Man-II
Title Man-II
Accession Number ngma-02766
Museum Name National Gallery of Modern Art, New Delhi
Gallery Name NGMA-New Delhi
Object Type Painting
Main Material Oil on Canvas
Medium Oil on Canvas
Main Artist Gulam Mohammed Sheikh (b.1937)
Artist's Nationality India
Artist's Life Date / Bio Data

Gulam Mohammed Sheikh is a globally celebrated painter, author and art critic. Born in February 16th, 1937 in Surendranagar, Saurashtra in Gujarat, Gulam Mohammed Sheikh is an alumni of Faculty of Fine arts, Maharaja Sayajirao University, Baroda. He also went to Royal College of Art, London under the Commonwealth Scholarship in 1963.

In 1960s, Gulam Sheikh was amongst the group of artists in Baroda who brought a new revolution in the language of Indian art by experimentations in the narrative mode and figuration. Inspired by the past practices of the art of Miniatures and other living traditions, Sheikh started his artistic journey by creating a mystical web of figures in his paintings. Much inspired by the philosophy of mystic poet and saint, Kabir, Sheikh's works are an amalgamation of his own autobiographies, historical narratives, textual suggestions and Bhakti and Sufi poetry at the same time.

In his vivid and surreal depictions, one can see concurrent tales and multiplicity in perspectives as well as contexts, emerging out of the pictorial space.
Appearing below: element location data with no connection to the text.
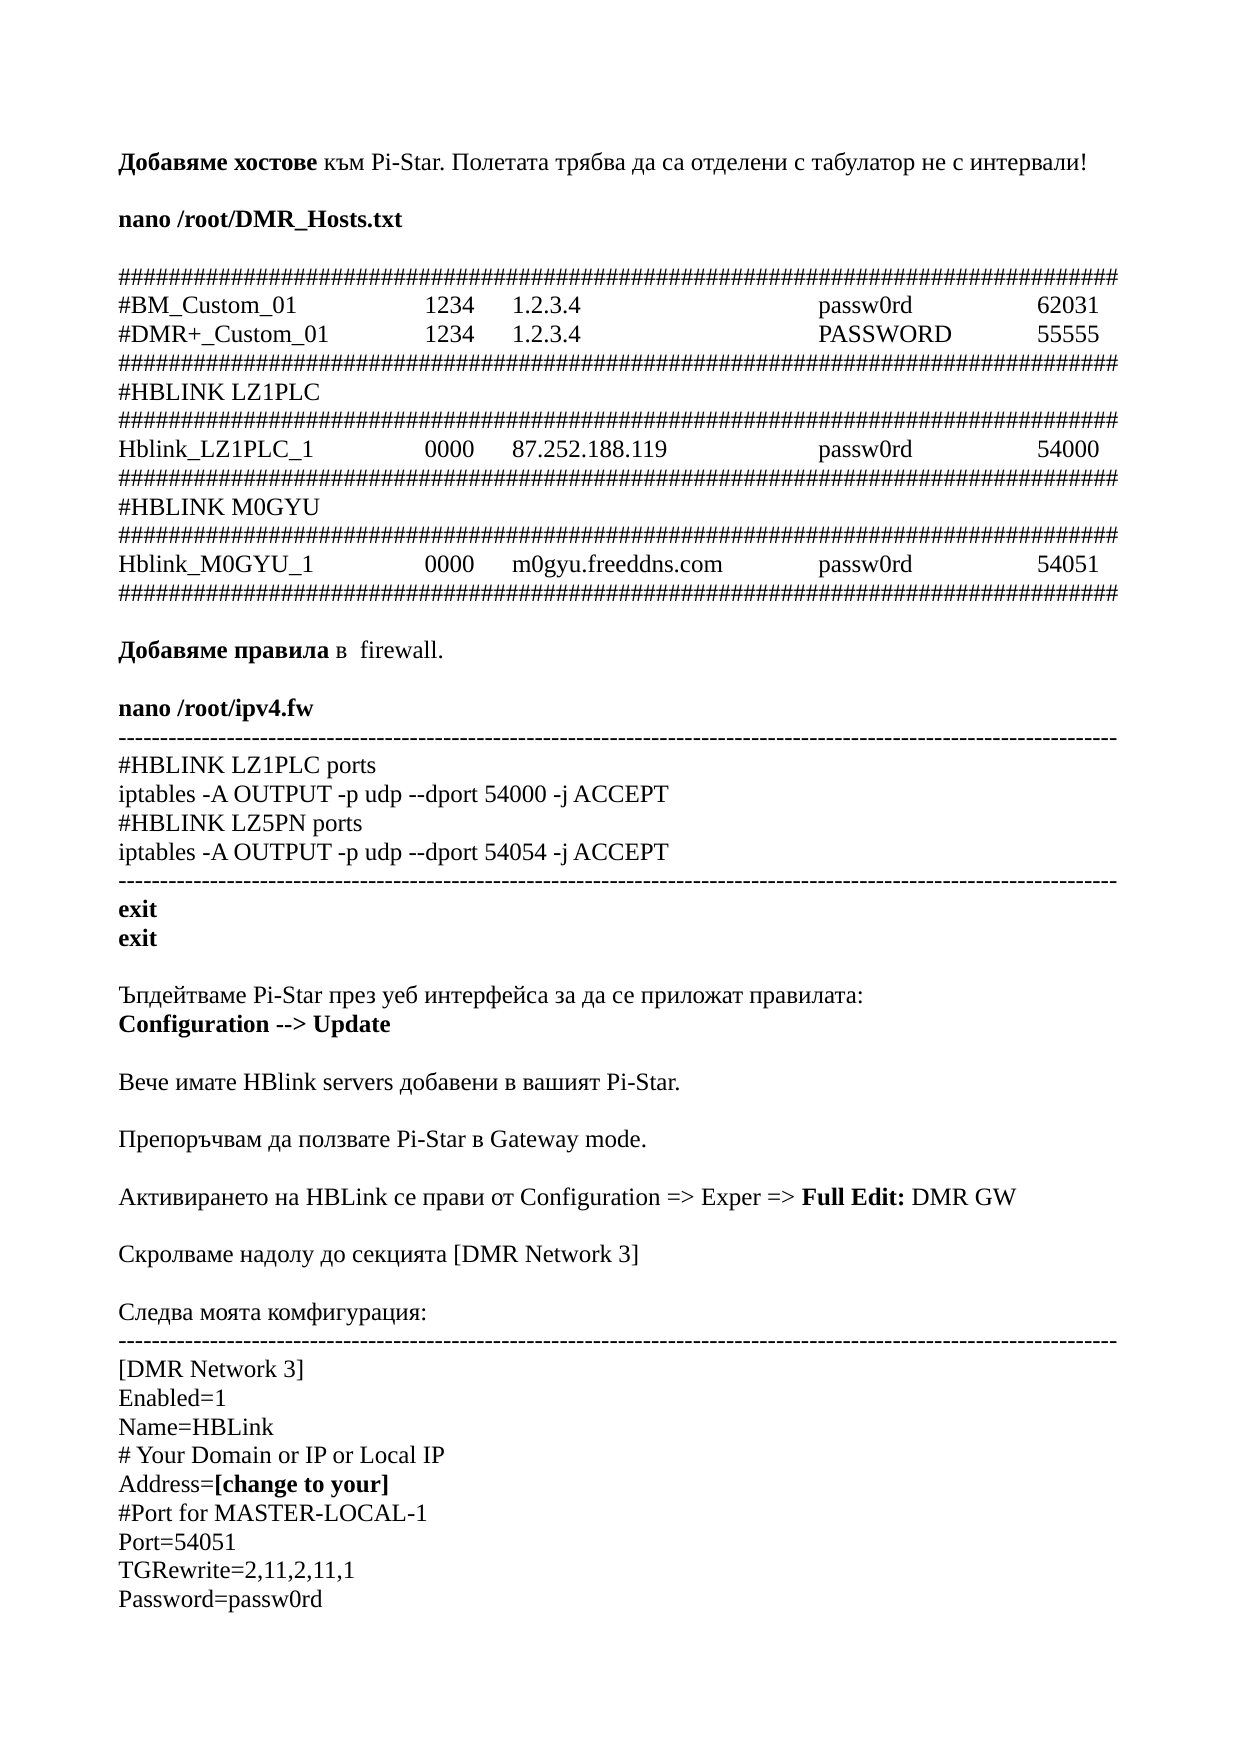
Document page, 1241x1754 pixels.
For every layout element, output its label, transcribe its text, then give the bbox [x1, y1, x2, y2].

text #HBLINK LZ1PLC ports [118, 751, 1122, 779]
text iptables -A OUTPUT -p udp --dport 54000 -j ACCEPT [118, 779, 1122, 808]
text TGRewrite=2,11,2,11,1 [118, 1556, 1122, 1584]
text Активирането на HBLink се прави от Configuration => Exper => Full Edit: DMR GW [118, 1182, 1122, 1211]
text #BM_Custom_01 1234 1.2.3.4 passw0rd 62031 [118, 291, 1122, 319]
text ################################################################################ [118, 348, 1122, 377]
text ################################################################################ [118, 262, 1122, 291]
text ################################################################################ [118, 521, 1122, 549]
text Hblink_LZ1PLC_1 0000 87.252.188.119 passw0rd 54000 [118, 434, 1122, 463]
text exit [118, 923, 1122, 952]
text #DMR+_Custom_01 1234 1.2.3.4 PASSWORD 55555 [118, 319, 1122, 348]
text Name=HBLink [118, 1412, 1122, 1441]
text nano /root/ipv4.fw [118, 693, 1122, 722]
text Port=54051 [118, 1527, 1122, 1556]
text Address=[change to your] [118, 1469, 1122, 1498]
text ------------------------------------------------------------------------------------------------------------------------ [118, 1326, 1122, 1354]
text #HBLINK LZ1PLC [118, 377, 1122, 406]
text ################################################################################ [118, 463, 1122, 492]
text Password=passw0rd [118, 1584, 1122, 1613]
text Hblink_M0GYU_1 0000 m0gyu.freeddns.com passw0rd 54051 [118, 549, 1122, 578]
text exit [118, 894, 1122, 923]
text Configuration --> Update [118, 1009, 1122, 1038]
text #HBLINK LZ5PN ports [118, 808, 1122, 837]
text [DMR Network 3] [118, 1354, 1122, 1383]
text # Your Domain or IP or Local IP [118, 1441, 1122, 1469]
text Препоръчвам да ползвате Pi-Star в Gateway mode. [118, 1124, 1122, 1153]
text ################################################################################ [118, 578, 1122, 607]
text Добавяме правила в firewall. [118, 636, 1122, 664]
text iptables -A OUTPUT -p udp --dport 54054 -j ACCEPT [118, 837, 1122, 866]
text nano /root/DMR_Hosts.txt [118, 204, 1122, 233]
text Enabled=1 [118, 1383, 1122, 1412]
text Ъпдейтваме Pi-Star през уеб интерфейса за да се приложат правилата: [118, 981, 1122, 1009]
text ------------------------------------------------------------------------------------------------------------------------ [118, 722, 1122, 751]
text Вече имате HBlink servers добавени в вашият Pi-Star. [118, 1067, 1122, 1096]
text ################################################################################ [118, 406, 1122, 434]
text Следва моята комфигурация: [118, 1297, 1122, 1326]
text Добавяме хостове към Pi-Star. Полетата трябва да са отделени с табулатор не с интервали! [118, 147, 1122, 176]
text ------------------------------------------------------------------------------------------------------------------------ [118, 866, 1122, 894]
text Скролваме надолу до секцията [DMR Network 3] [118, 1239, 1122, 1268]
text #HBLINK M0GYU [118, 492, 1122, 521]
text #Port for MASTER-LOCAL-1 [118, 1498, 1122, 1527]
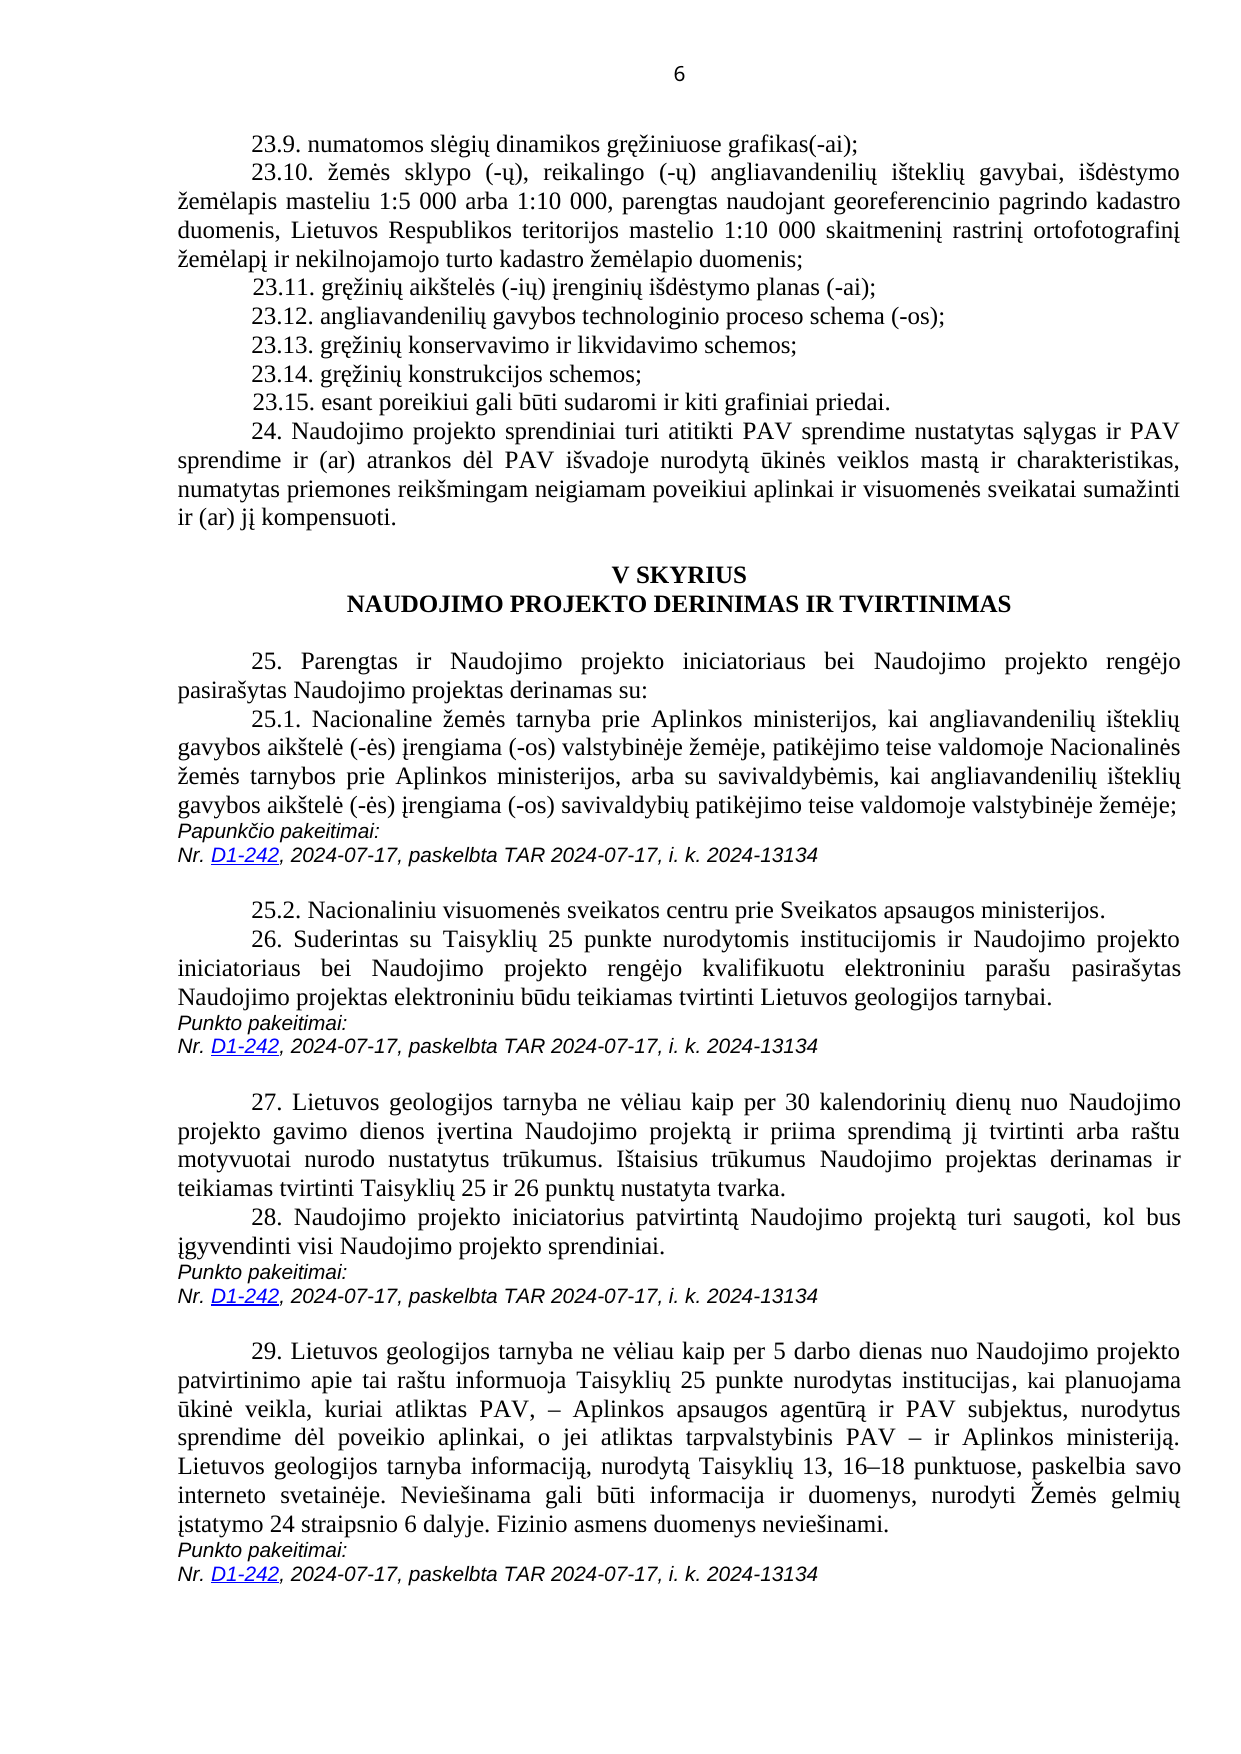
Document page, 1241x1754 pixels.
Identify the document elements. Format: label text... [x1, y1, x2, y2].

text Nr. D1-242, 2024-07-17, paskelbta TAR 2024-07-17, i. k. 2024-13134 [177, 1034, 1181, 1058]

Sheikh, with Jyoti Bhatt, Jeram Patel and others, was also the co-founder of the 'Group 1890', a collective of twelve young artists formed in 1963 in resistance to the stale modern art practice taking place at that time. Between 1982-1993, he taught at the Faculty of Fine Arts, Baroda as a Professor of painting.

Country India
Brief Description

Sheikh paints on formats ranging from hand-held paper to architectural scale, to bring the world he knows, sees and seeks, into his life; to illumine it in its complexities and contradictions, reinventing art history while painting. The impressions, especially of the early years of life, the tales he heard and the myths he grew up with, found expression as images in poetry first, and later, in painting.
But where his paintings are concerned, Kabir (the legendary poet / saint) has always been his source of inspiration, right from his schooldays. As the artist himself says, "Kabir has been a seminal figure from the period in which he lived up to the present day. People live with his thoughts and words ... he was not a preacher and spoke against sects. If people have made a sect out of Kabir, it is not of his making."